Re: Kazoo 'state listener' issue...

Posted by Alan Cabrera <li...@toolazydogs.com>.
Without really digging into this I'll toss in my initial observation.

Calling zk while still being inside a zk callback seems a bit dangerous.  I would have a queue and event thread and have work from the callbacks feed this queue which would be executed inside the event thread.


Regards,
Alan

On Dec 9, 2012, at 2:30 PM, Matt Wise wrote:

> Just to clarify, if you go and change test() into:
> 
>>    def test(self):
>>        # now register a node
>>        self.register_node('/abc/a')
>>        self._zk.stop()
>>        self._zk.start()
>>        self.register_node('/abc/a')
>>        self._zk.get_children('/abc')
>> 
> 
> and then remove these lines from the state_handler() method:
>> 
>>>           for node in nodes.iteritems():
>>>               self.register_node(node[0], data=node[1])
>> 
> 
> then it works perfectly.. no hang, nothing. it seems that the register_node cannot be called from within the state handler class. Why?
> 
> On Dec 9, 2012, at 2:26 PM, Matt Wise <ma...@nextdoor.com> wrote:
> 
>> Hrmm here's a cleaner way to reproduce the issue:
>> 
>> test.py:
>>> from kazoo.client import KazooClient
>>> from kazoo.client import KazooState
>>> from kazoo.handlers.threading import TimeoutError
>>> from kazoo.handlers.gevent import SequentialGeventHandler
>>> import logging
>>> 
>>> 
>>> class Test(object):
>>>   def __init__(self):
>>>       self.log = logging.getLogger()
>>>       format = 'zk_watcher[%(name)s-%(thread)d-%(funcName)s: (%(levelname)s) %(message)s'
>>>       self.log.setLevel(logging.INFO)
>>>       formatter = logging.Formatter(format)
>>>       handler = logging.StreamHandler()
>>>       handler.setFormatter(formatter)
>>>       self.log.addHandler(handler)

────────────────────────────────────────

Activity list —
[a] In the Kazoo thread, what does Alan Cabrera suggest setting up instead of calling zk from inside a zk callback?
[b] Duplicate the Kazoo thread between "Re: Kazoo 'state" and "the event thread.", inclusive.
The entries come from a source separate from the Kazoo thread.

[Records from a data source]

────────────────────────────────────────

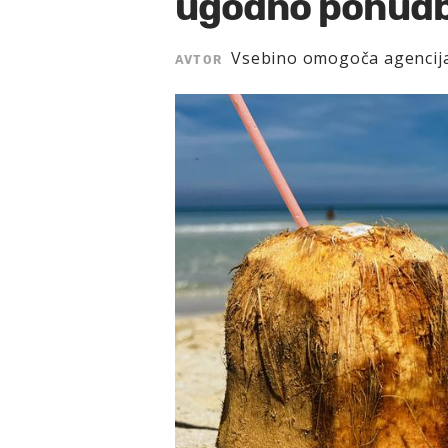
ugodno ponud
Vsebino omogoča agenci
AVTOR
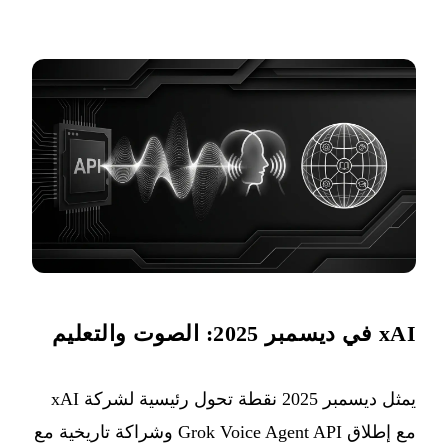
xAI في ديسمبر 2025: الصوت والتعليم
يمثل ديسمبر 2025 نقطة تحول رئيسية لشركة xAI
مع إطلاق Grok Voice Agent API وشراكة تاريخية مع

────────────────────────────────────────

Results in order —
[a] A queue and an event thread, with the callbacks feeding work into the queue to be executed inside the event thread.

[b]
Re: Kazoo 'state listener' issue...

Posted by Alan Cabrera <li...@toolazydogs.com>.
Without really digging into this I'll toss in my initial observation.

Calling zk while still being inside a zk callback seems a bit dangerous.  I would have a queue and event thread and have work from the callbacks feed this queue which would be executed inside the event thread.